** RECORDS SHOWN **
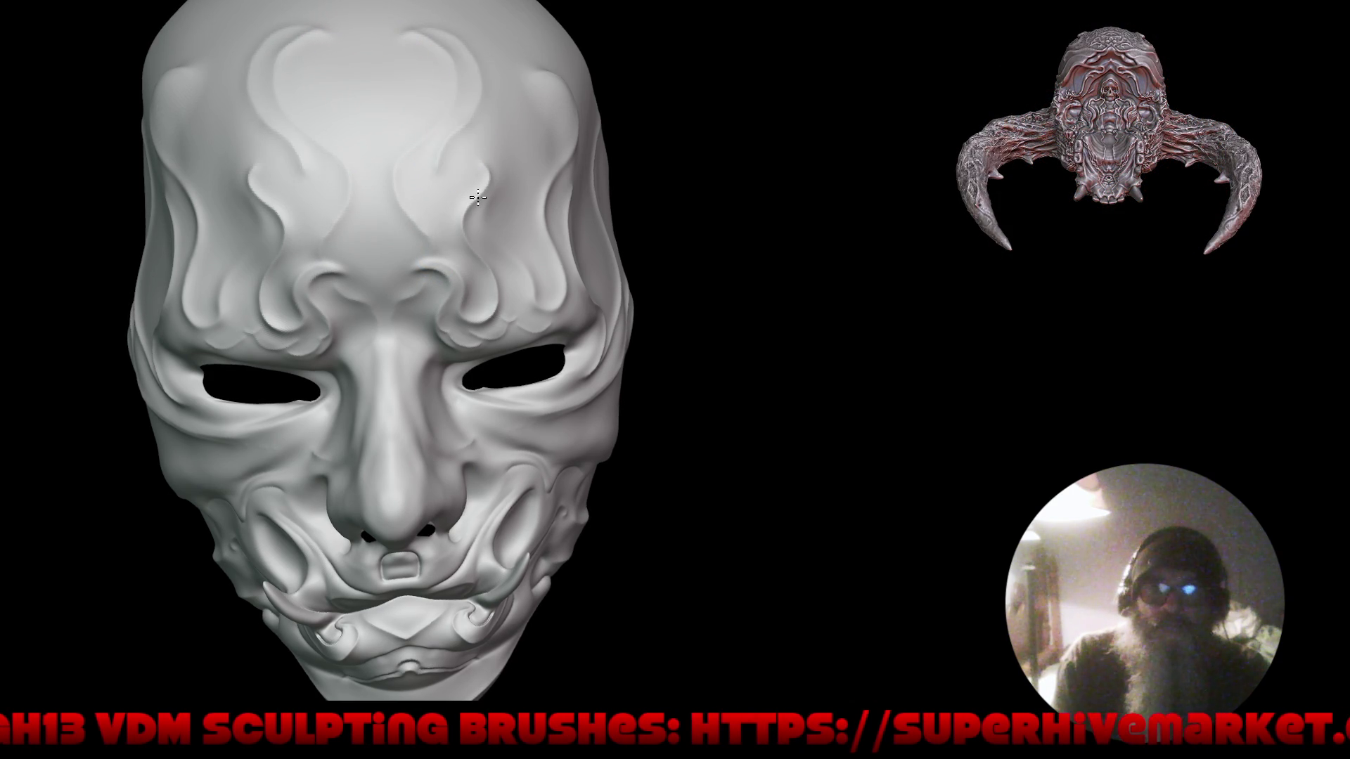
key(f)
mouse_move(490, 292)
middle_down()
mouse_move(572, 292)
mouse_move(555, 288)
middle_up()
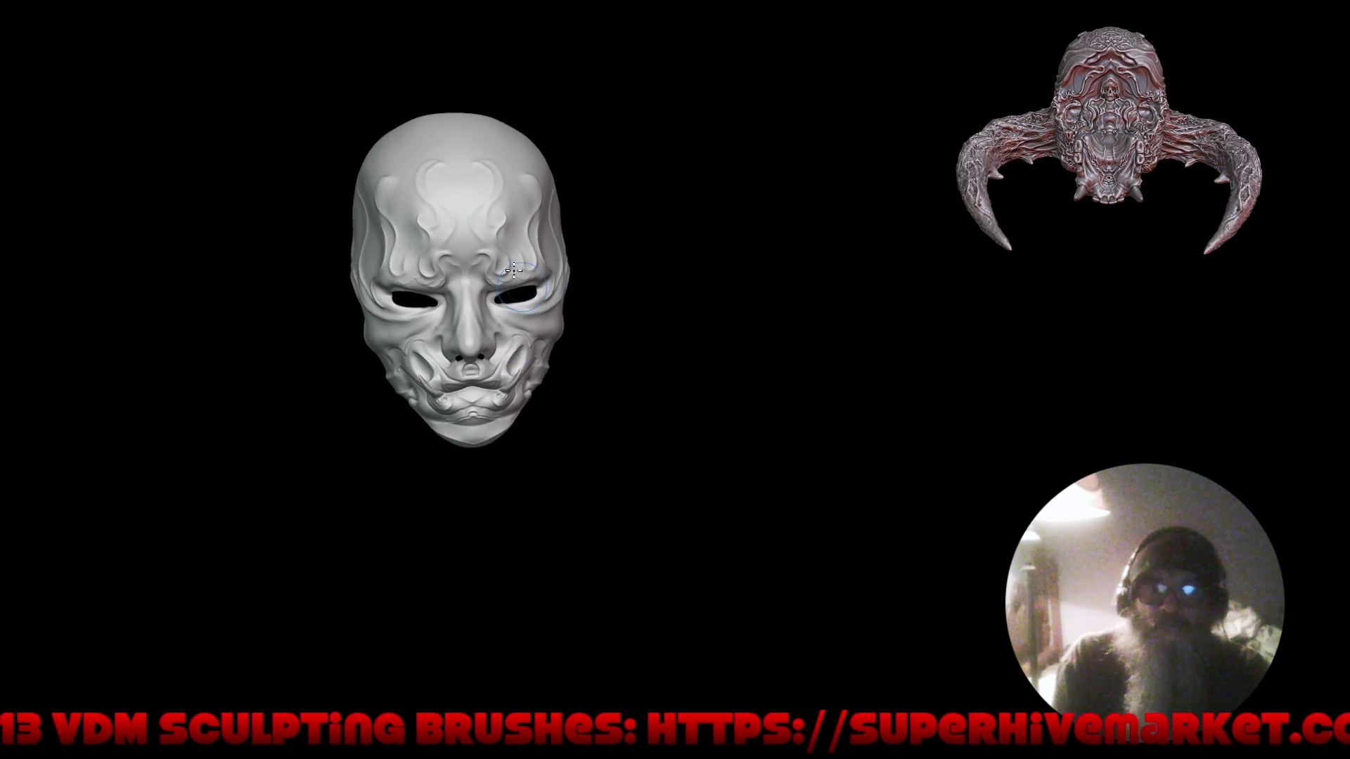
scroll(535, 235, up, 4)
mouse_move(534, 234)
middle_down()
mouse_move(657, 280)
mouse_move(638, 229)
middle_up()
shift+middle_drag(518, 166, 573, 232)
key(n)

** ACTIVITY **
From the first record to the last, transcribe everything exactly but drop the pictures.

** WRITTEN SOLUTION **
key(f)
mouse_move(490, 292)
middle_down()
mouse_move(572, 292)
mouse_move(555, 288)
middle_up()
scroll(535, 235, up, 4)
mouse_move(534, 234)
middle_down()
mouse_move(657, 280)
mouse_move(638, 229)
middle_up()
shift+middle_drag(518, 166, 573, 232)
key(n)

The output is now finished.